Sex testing by the International Amateur Athletic Federation (IAAF) in 1966 and 1967
There are some reports that female athletes at IOC (International Olympic Committee) events in the 1960s were required to do a "nude parade" in front of medical experts to try to verify if their biology was feminine enough.
"[A]n earlier Olympic era, when every female athlete was required to submit to a sex-verification test. ... At first, women were asked to parade nude before a panel of doctors to verify their sex. At the 1968 Olympics in Mexico City, officials switched to a chromosomal test."
"[I]n 1966 international sports officials decided they couldn’t trust individual nations to certify femininity, and instead implemented a mandatory genital check of every woman competing at international games. In some cases, this involved what came to be called the 'nude parade,' as each woman appeared, underpants down, before a panel of doctors; in others, it involved women’s lying on their backs and pulling their knees to their chest for closer inspection."
"In 1966, the International Amateur Athletics Federation (IAAF) required athletes to undergo a physical inspection by three female gynecologists at the European Championships in Track and Field [Budapest, Hungary]... In the same year, a pelvic examination was required for athletes entered in the Commonwealth Games in [Kingston] Jamaica. At the European Cup Track and Field events in 1967, the IAAF added chromosome testing to the visual inspection (2003, p. 87)."
"Simpson, et al. (2000) also report that 'physical inspection was made of disrobed female athletes' at the 1966 European Track and Field Championships and the 1967 Pan American Games in Winnipeg [Canada] (see also Puffer, 1996); and that 'gynecologic examinations were performed' at the 1966 Commonwealth Games (p. 1568)."
"...the only hard evidence for the naked parades came from IAAF-sponsored events like the World Championships and the Commonwealth Games. [I]n the IOC archives [I] only found reference to lab-based testing. That said, the IOC was certainly 'in' on the IAAF plans and was watching them carefully. There was overlap in their medical advisors (there still is) and femininity testing was regularly on the agenda of IOC meetings of that time (personal communication, 17 May, 2013)."
"Bruce Kidd reports that several scholarly papers on sex testing were presented at the annual meeting of the North American Society for Sport History (Halifax, NS, CANADA, 24-27 May, 2013): '[t]he consensus is that the visual parades were limited to IAAF events in 1966 and 1967 before the chromosome test was introduced in late 1967' (personal communication, 26 May, 2013)."
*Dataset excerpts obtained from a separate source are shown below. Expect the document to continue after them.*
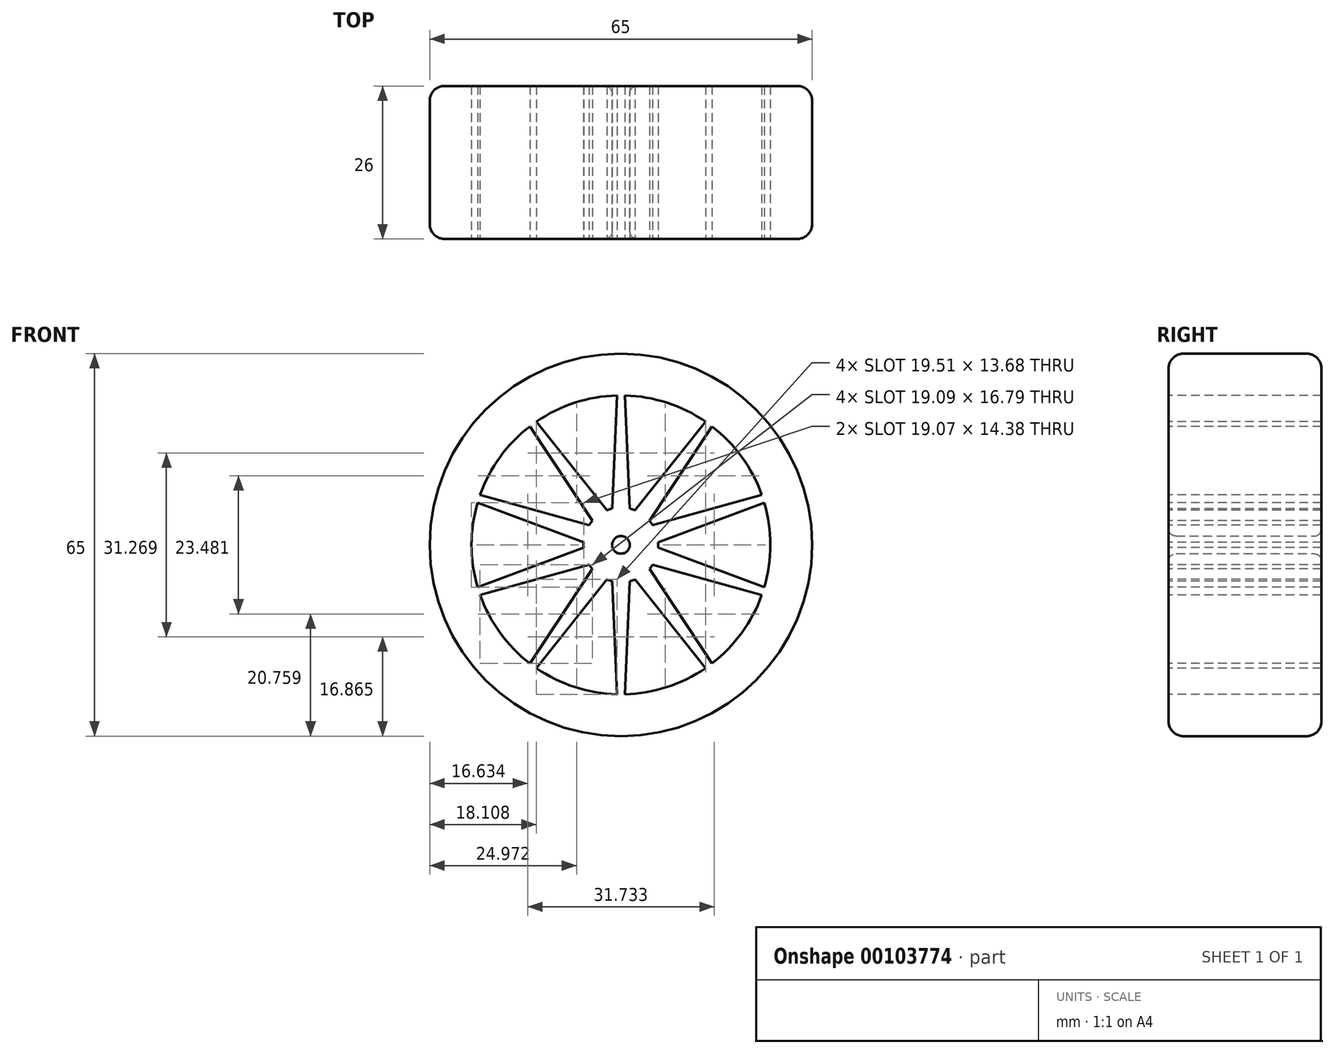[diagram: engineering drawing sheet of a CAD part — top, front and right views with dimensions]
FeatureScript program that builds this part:
annotation { "Feature Type Name" : "Feature", "Feature Type Description" : "" }
export const myFeature = defineFeature(function(context is Context, id is Id, definition is map)
    precondition{}
    {
        {
            var Q0;
            Q0=qCreatedBy(makeId("Front.planeOp"),FACE);
            var sketch = newSketch(context, id + "F0", { "sketchPlane" : qUnion([Q0])});
            skCircle(sketch, "E0", {"center": v(0, 0) * mm, "radius": 32.5 * mm});
            skCircle(sketch, "E1", {"center": v(0, 0) * mm, "radius": 1.5 * mm});
            skSolve(sketch);
        }
        {
            var Q0;
            Q0=makeQuery(id+"F0.imprint","IMPRINT",FACE,{"disambiguationData":[TD([[makeQuery(id+"F0.imprint","IMPRINT",EDGE,{"derivedFrom":sQuery(id+"F0.wireOp",EDGE,"E0")}),1.0]])]});
            extrude(context, id + "F1", {"entities" : qUnion([Q0]), "depth" : 26 * mm});
        }
        {
            var Q0;
            Q0=makeQuery(id+"F1.opExtrude","CAP_EDGE",EDGE,{"disambiguationData":[OSD([sQuery(id+"F0.wireOp",EDGE,"E0")])],"isStart":false});
            var Q1;
            Q1=makeQuery(id+"F1.opExtrude","CAP_EDGE",EDGE,{"disambiguationData":[OSD([sQuery(id+"F0.wireOp",EDGE,"E0")])],"isStart":true});
            fillet(context, id + "F2", {"entities" : qUnion([Q0, Q1]), "radius" : 2.54 * mm, "tangentPropagation" : true, "allowEdgeOverflow" : false});
        }
        {
            var Q0;
            Q0=makeQuery(id+"F1.opExtrude","CAP_FACE",FACE,{"disambiguationData":[OSD([sQuery(id+"F0.wireOp",EDGE,"E0"),sQuery(id+"F0.wireOp",EDGE,"E1")])],"isStart":false});
            var sketch = newSketch(context, id + "F3", { "sketchPlane" : qUnion([Q0])});
            skCircle(sketch, "E2", {"center": v(0, 0) * mm, "radius": 25.4 * mm});
            skCircle(sketch, "E3", {"center": v(0, 0) * mm, "radius": 6.35 * mm});
            skLineSegment(sketch, "E4", {"start": v(-3.73, 5.14) * mm, "end": v(-2.4, 5.88) * mm});
            skLineSegment(sketch, "E5", {"start": v(-3.73, 5.14) * mm, "end": v(-4.85, 4.1) * mm});
            skLineSegment(sketch, "E6.1.0", {"start": v(-6.04, 1.96) * mm, "end": v(-5.4, 3.34) * mm});
            skLineSegment(sketch, "E6.2.0", {"start": v(-6.04, -1.96) * mm, "end": v(-6.33, -0.47) * mm});
            skLineSegment(sketch, "E6.3.0", {"start": v(-3.73, -5.14) * mm, "end": v(-4.85, -4.1) * mm});
            skLineSegment(sketch, "E6.4.0", {"start": v(0, -6.35) * mm, "end": v(-1.51, -6.17) * mm});
            skLineSegment(sketch, "E6.5.0", {"start": v(3.73, -5.14) * mm, "end": v(2.4, -5.88) * mm});
            skLineSegment(sketch, "E6.6.0", {"start": v(6.04, -1.96) * mm, "end": v(5.4, -3.34) * mm});
            skLineSegment(sketch, "E6.7.0", {"start": v(6.04, 1.96) * mm, "end": v(6.33, 0.47) * mm});
            skLineSegment(sketch, "E6.8.0", {"start": v(3.73, 5.14) * mm, "end": v(4.85, 4.1) * mm});
            skLineSegment(sketch, "E6.9.0", {"start": v(0, 6.35) * mm, "end": v(1.51, 6.17) * mm});
            skLineSegment(sketch, "E7.1.0", {"start": v(-6.04, 1.96) * mm, "end": v(-6.33, 0.47) * mm});
            skLineSegment(sketch, "E7.2.0", {"start": v(-6.04, -1.96) * mm, "end": v(-5.4, -3.34) * mm});
            skLineSegment(sketch, "E7.3.0", {"start": v(-3.73, -5.14) * mm, "end": v(-2.4, -5.88) * mm});
            skLineSegment(sketch, "E7.4.0", {"start": v(0, -6.35) * mm, "end": v(1.51, -6.17) * mm});
            skLineSegment(sketch, "E7.5.0", {"start": v(3.73, -5.14) * mm, "end": v(4.85, -4.1) * mm});
            skLineSegment(sketch, "E7.6.0", {"start": v(6.04, -1.96) * mm, "end": v(6.33, -0.47) * mm});
            skLineSegment(sketch, "E7.7.0", {"start": v(6.04, 1.96) * mm, "end": v(5.4, 3.34) * mm});
            skLineSegment(sketch, "E7.8.0", {"start": v(3.73, 5.14) * mm, "end": v(2.4, 5.88) * mm});
            skLineSegment(sketch, "E7.9.0", {"start": v(0, 6.35) * mm, "end": v(-1.51, 6.17) * mm});
            skLineSegment(sketch, "E8", {"start": v(-2.4, 5.88) * mm, "end": v(-14.37, 20.95) * mm});
            skLineSegment(sketch, "E9.MirrorCS", {"start": v(-4.85, 4.1) * mm, "end": v(-15.48, 20.14) * mm});
            skPoint(sketch, "E10.start.orphan", {"position": v(0, 6.35) * mm});
            skLineSegment(sketch, "E11.1.0", {"start": v(-5.4, 3.34) * mm, "end": v(-23.94, 8.5) * mm});
            skLineSegment(sketch, "E11.2.0", {"start": v(-6.33, -0.47) * mm, "end": v(-24.36, -7.2) * mm});
            skLineSegment(sketch, "E11.3.0", {"start": v(-4.85, -4.1) * mm, "end": v(-15.48, -20.14) * mm});
            skLineSegment(sketch, "E11.4.0", {"start": v(-1.51, -6.17) * mm, "end": v(-0.69, -25.4) * mm});
            skLineSegment(sketch, "E11.5.0", {"start": v(2.4, -5.88) * mm, "end": v(14.37, -20.95) * mm});
            skLineSegment(sketch, "E11.6.0", {"start": v(5.4, -3.34) * mm, "end": v(23.94, -8.5) * mm});
            skLineSegment(sketch, "E11.7.0", {"start": v(6.33, 0.47) * mm, "end": v(24.36, 7.2) * mm});
            skLineSegment(sketch, "E11.8.0", {"start": v(4.85, 4.1) * mm, "end": v(15.48, 20.14) * mm});
            skLineSegment(sketch, "E11.9.0", {"start": v(1.51, 6.17) * mm, "end": v(0.69, 25.4) * mm});
            skLineSegment(sketch, "E12.1.0", {"start": v(-6.33, 0.47) * mm, "end": v(-24.36, 7.2) * mm});
            skLineSegment(sketch, "E12.2.0", {"start": v(-5.4, -3.34) * mm, "end": v(-23.94, -8.5) * mm});
            skLineSegment(sketch, "E12.3.0", {"start": v(-2.4, -5.88) * mm, "end": v(-14.37, -20.95) * mm});
            skLineSegment(sketch, "E12.4.0", {"start": v(1.51, -6.17) * mm, "end": v(0.69, -25.4) * mm});
            skLineSegment(sketch, "E12.5.0", {"start": v(4.85, -4.1) * mm, "end": v(15.48, -20.14) * mm});
            skLineSegment(sketch, "E12.6.0", {"start": v(6.33, -0.47) * mm, "end": v(24.36, -7.2) * mm});
            skLineSegment(sketch, "E12.7.0", {"start": v(5.4, 3.34) * mm, "end": v(23.94, 8.5) * mm});
            skLineSegment(sketch, "E12.8.0", {"start": v(2.4, 5.88) * mm, "end": v(14.37, 20.95) * mm});
            skLineSegment(sketch, "E12.9.0", {"start": v(-1.51, 6.17) * mm, "end": v(-0.69, 25.4) * mm});
            skSolve(sketch);
        }
        {
            var Q0;
            {var subQ0=sQuery(id+"F3.wireOp",EDGE,"E8");Q0=makeQuery(id+"F3.imprint","IMPRINT",FACE,{"disambiguationData":[TD([[makeQuery(id+"F3.imprint","IMPRINT",EDGE,{"derivedFrom":subQ0}),-1.0]])]});}
            var Q1;
            {var subQ0=sQuery(id+"F3.wireOp",EDGE,"E11.9.0");Q1=makeQuery(id+"F3.imprint","IMPRINT",FACE,{"disambiguationData":[TD([[makeQuery(id+"F3.imprint","IMPRINT",EDGE,{"derivedFrom":subQ0}),-1.0]])]});}
            var Q2;
            {var subQ0=sQuery(id+"F3.wireOp",EDGE,"E11.8.0");Q2=makeQuery(id+"F3.imprint","IMPRINT",FACE,{"disambiguationData":[TD([[makeQuery(id+"F3.imprint","IMPRINT",EDGE,{"derivedFrom":subQ0}),-1.0]])]});}
            var Q3;
            {var subQ0=sQuery(id+"F3.wireOp",EDGE,"E11.7.0");Q3=makeQuery(id+"F3.imprint","IMPRINT",FACE,{"disambiguationData":[TD([[makeQuery(id+"F3.imprint","IMPRINT",EDGE,{"derivedFrom":subQ0}),-1.0]])]});}
            var Q4;
            {var subQ0=sQuery(id+"F3.wireOp",EDGE,"E11.6.0");Q4=makeQuery(id+"F3.imprint","IMPRINT",FACE,{"disambiguationData":[TD([[makeQuery(id+"F3.imprint","IMPRINT",EDGE,{"derivedFrom":subQ0}),-1.0]])]});}
            var Q5;
            {var subQ0=sQuery(id+"F3.wireOp",EDGE,"E11.5.0");Q5=makeQuery(id+"F3.imprint","IMPRINT",FACE,{"disambiguationData":[TD([[makeQuery(id+"F3.imprint","IMPRINT",EDGE,{"derivedFrom":subQ0}),-1.0]])]});}
            var Q6;
            {var subQ0=sQuery(id+"F3.wireOp",EDGE,"E11.4.0");Q6=makeQuery(id+"F3.imprint","IMPRINT",FACE,{"disambiguationData":[TD([[makeQuery(id+"F3.imprint","IMPRINT",EDGE,{"derivedFrom":subQ0}),-1.0]])]});}
            var Q7;
            {var subQ0=sQuery(id+"F3.wireOp",EDGE,"E11.3.0");Q7=makeQuery(id+"F3.imprint","IMPRINT",FACE,{"disambiguationData":[TD([[makeQuery(id+"F3.imprint","IMPRINT",EDGE,{"derivedFrom":subQ0}),-1.0]])]});}
            var Q8;
            {var subQ0=sQuery(id+"F3.wireOp",EDGE,"E11.2.0");Q8=makeQuery(id+"F3.imprint","IMPRINT",FACE,{"disambiguationData":[TD([[makeQuery(id+"F3.imprint","IMPRINT",EDGE,{"derivedFrom":subQ0}),-1.0]])]});}
            var Q9;
            {var subQ0=sQuery(id+"F3.wireOp",EDGE,"E9.MirrorCS");Q9=makeQuery(id+"F3.imprint","IMPRINT",FACE,{"disambiguationData":[TD([[makeQuery(id+"F3.imprint","IMPRINT",EDGE,{"derivedFrom":subQ0}),1.0]])]});}
            extrude(context, id + "F4", {"entities" : qUnion([Q0, Q1, Q2, Q3, Q4, Q5, Q6, Q7, Q8, Q9]), "operationType" : NewBodyOperationType.REMOVE, "oppositeDirection" : true, "depth" : 50.8 * mm});
        }
        {
            var Q0;
            Q0=makeQuery(id+"F1.opExtrude","CAP_EDGE",EDGE,{"disambiguationData":[OSD([sQuery(id+"F0.wireOp",EDGE,"E1")])],"isStart":false});
            var Q1;
            Q1=makeQuery(id+"F1.opExtrude","CAP_EDGE",EDGE,{"disambiguationData":[OSD([sQuery(id+"F0.wireOp",EDGE,"E1")])],"isStart":true});
            fillet(context, id + "F5", {"entities" : qUnion([Q0, Q1]), "radius" : 1.27 * mm, "tangentPropagation" : true, "allowEdgeOverflow" : false});
        }
    });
Puffer, J. (1996). Gender verification: A concept whose time has come and passed? British Journal of Sports Medicine, 30(4): 278.
Ritchie, I. (2003). Sex tested, gender verified: Controlling female sexuality in the age of containment. Sport History Review, 34: 80-98.
Simpson, J., A. Ljungqvist, M. Ferguson-Smith, A. de la Chapelle, L. Elsas II, A. Ehrhardt, E. Ferris & A. Carlson (2000). Gender verification at the Olympics. Journal of the American Medical Association. 284(12): 1568-9.